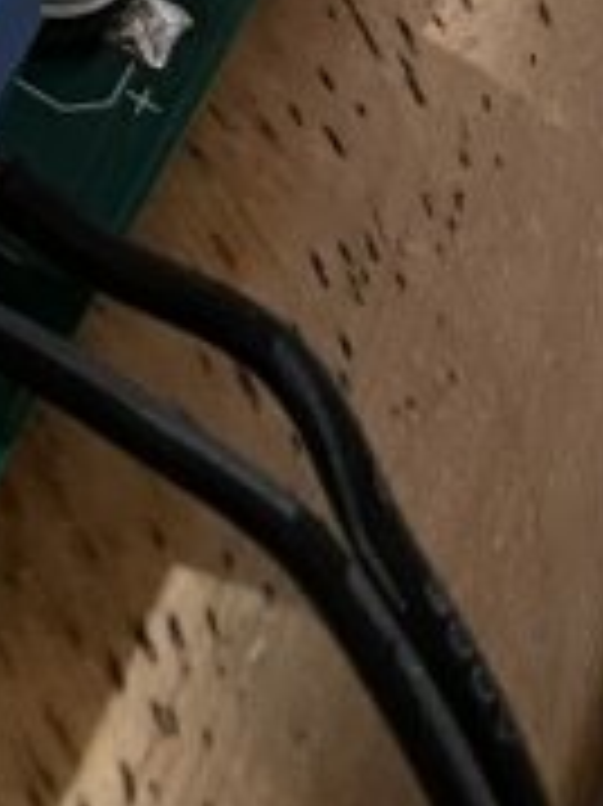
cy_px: -1038
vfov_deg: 11.0
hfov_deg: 8.4
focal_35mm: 155
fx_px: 3604
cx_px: -1040
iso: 500
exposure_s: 1/25
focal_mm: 4.2
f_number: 1.6
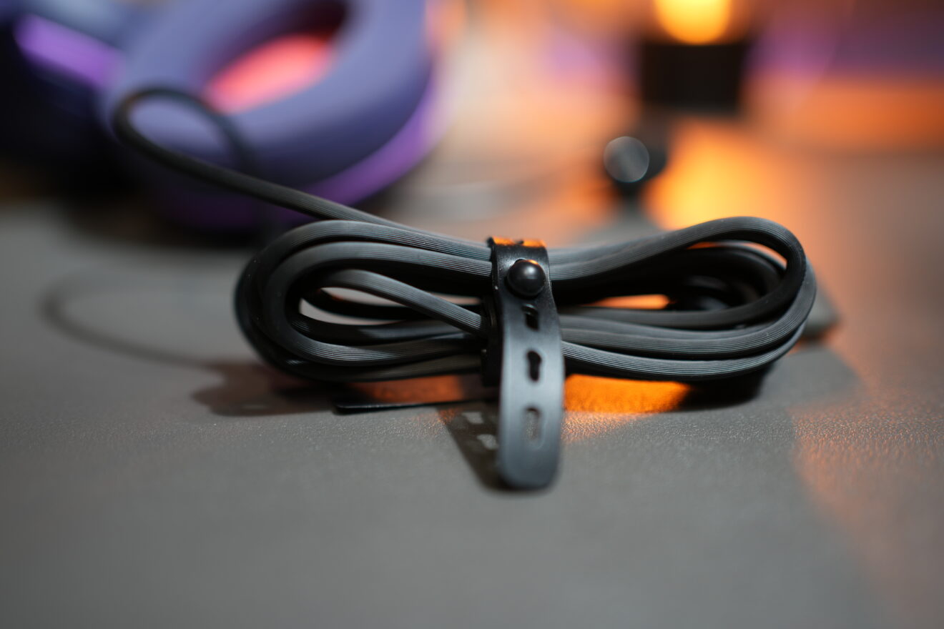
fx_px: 918
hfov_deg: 54.4
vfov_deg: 37.9
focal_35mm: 35
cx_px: 472
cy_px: 314
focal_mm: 35
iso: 100
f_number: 2
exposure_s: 1/40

__Problem to solve__:
When copying the data above, repeat every word exactly and drop the pictures.

__Result for this task__:
cy_px: -1038
vfov_deg: 11.0
hfov_deg: 8.4
focal_35mm: 155
fx_px: 3604
cx_px: -1040
iso: 500
exposure_s: 1/25
focal_mm: 4.2
f_number: 1.6
fx_px: 918
hfov_deg: 54.4
vfov_deg: 37.9
focal_35mm: 35
cx_px: 472
cy_px: 314
focal_mm: 35
iso: 100
f_number: 2
exposure_s: 1/40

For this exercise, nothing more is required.